According to a report by NITI Aayog, over 7.5 million gig workers are engaged in freelance or contractual assignments in India. It comes with a potential to grow by around 24 million by 2030, contributing massively to the country's GDP. Additionally, Taskmo shared a report with The Logical Indian, which shows the ASSOCHAM survey that claims the gig economy is expected to pass the $455 billion valuation in India by 2024, making it the largest market for gig workers.
As it reduces workload and operational costs for companies and gives freedom and flexibility to complete the assignment to the worker, the popularity of the gig economy is only making records. According to a survey conducted by Aon in its 'Decoding the Gig Economy,' around 50 per cent of the 145 companies have employed gig workers, and the rest is likely to adopt the same plan in the next three to five years.
Why Is Women's Participation Still Less?
Along with its emergence, the challenges remain as women's participation in the gig economy is not seeing any growth. Female participation as a gig worker is lowest in India due to several factors, including safety and security, gender pay gaps, and lack of attention. Women's participation in the gig economy oscillates between 16 to 28 per cent, which is half of the global average.
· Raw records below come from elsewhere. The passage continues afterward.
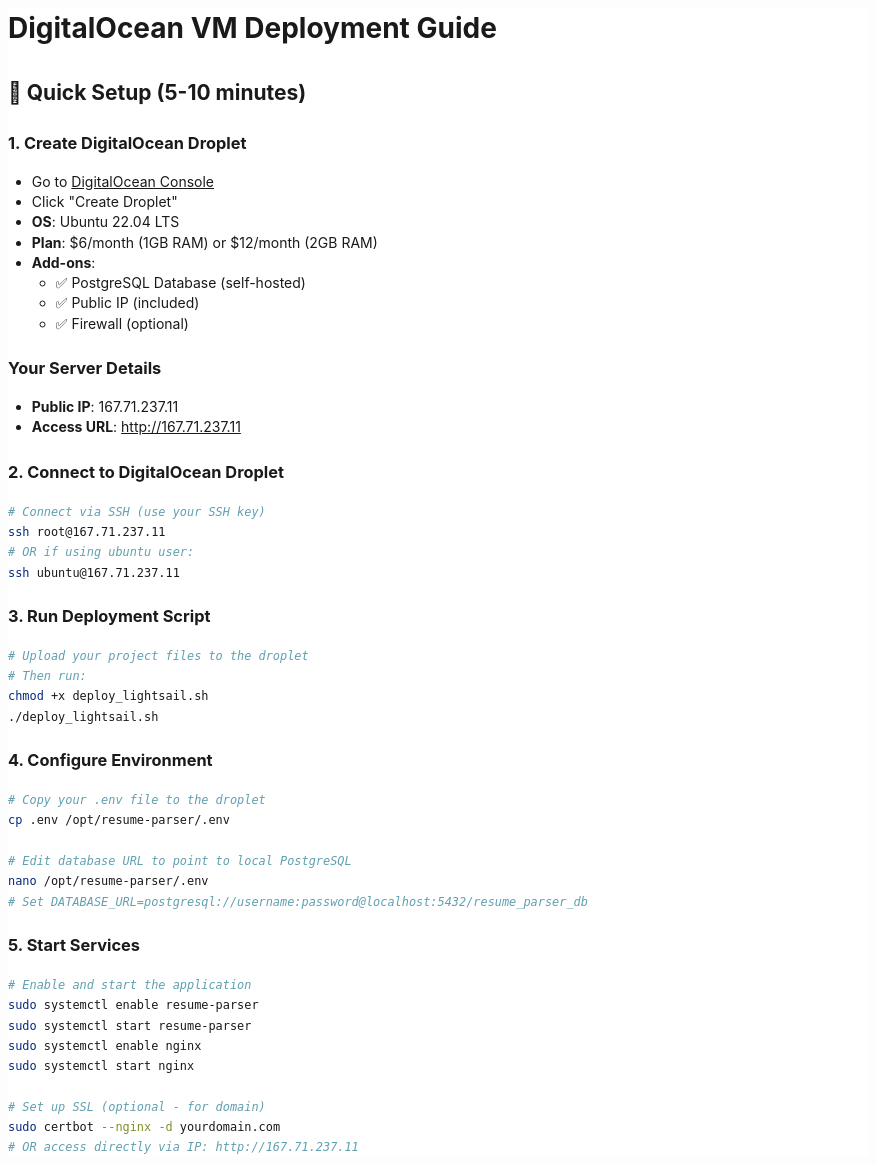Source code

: # DigitalOcean VM Deployment Guide

## 🚀 Quick Setup (5-10 minutes)

### **1. Create DigitalOcean Droplet**
- Go to [DigitalOcean Console](https://cloud.digitalocean.com/)
- Click "Create Droplet"
- **OS**: Ubuntu 22.04 LTS
- **Plan**: $6/month (1GB RAM) or $12/month (2GB RAM)
- **Add-ons**: 
  - ✅ PostgreSQL Database (self-hosted)
  - ✅ Public IP (included)
  - ✅ Firewall (optional)

### **Your Server Details**
- **Public IP**: 167.71.237.11
- **Access URL**: http://167.71.237.11

### **2. Connect to DigitalOcean Droplet**
```bash
# Connect via SSH (use your SSH key)
ssh root@167.71.237.11
# OR if using ubuntu user:
ssh ubuntu@167.71.237.11
```

### **3. Run Deployment Script**
```bash
# Upload your project files to the droplet
# Then run:
chmod +x deploy_lightsail.sh
./deploy_lightsail.sh
```

### **4. Configure Environment**
```bash
# Copy your .env file to the droplet
cp .env /opt/resume-parser/.env

# Edit database URL to point to local PostgreSQL
nano /opt/resume-parser/.env
# Set DATABASE_URL=postgresql://username:password@localhost:5432/resume_parser_db
```

### **5. Start Services**
```bash
# Enable and start the application
sudo systemctl enable resume-parser
sudo systemctl start resume-parser
sudo systemctl enable nginx
sudo systemctl start nginx

# Set up SSL (optional - for domain)
sudo certbot --nginx -d yourdomain.com
# OR access directly via IP: http://167.71.237.11
```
The report constituted by the World Bank also suggests that female participation in India's formal economy is the lowest in the world. The Taskmo Gig Index shows that despite of growing popularity of the gig economy in India, female participation is less than 28 per cent.
In an effort to tackle the situation, the NITI Aayog proposed in its recent report to boost female participation in the gig economy by giving fiscal incentives like tax breaks for companies functioning with one-third of their workforce as women.
Gig discovery platforms should also take a few steps to increase women's participation in the gig economy. To encourage more women, platform companies must develop better infrastructure and work design, enhance skill development, asset ownership, access to digital skills and technology, and undertake gender sensitisation and accessibility awareness programs for workers and their families.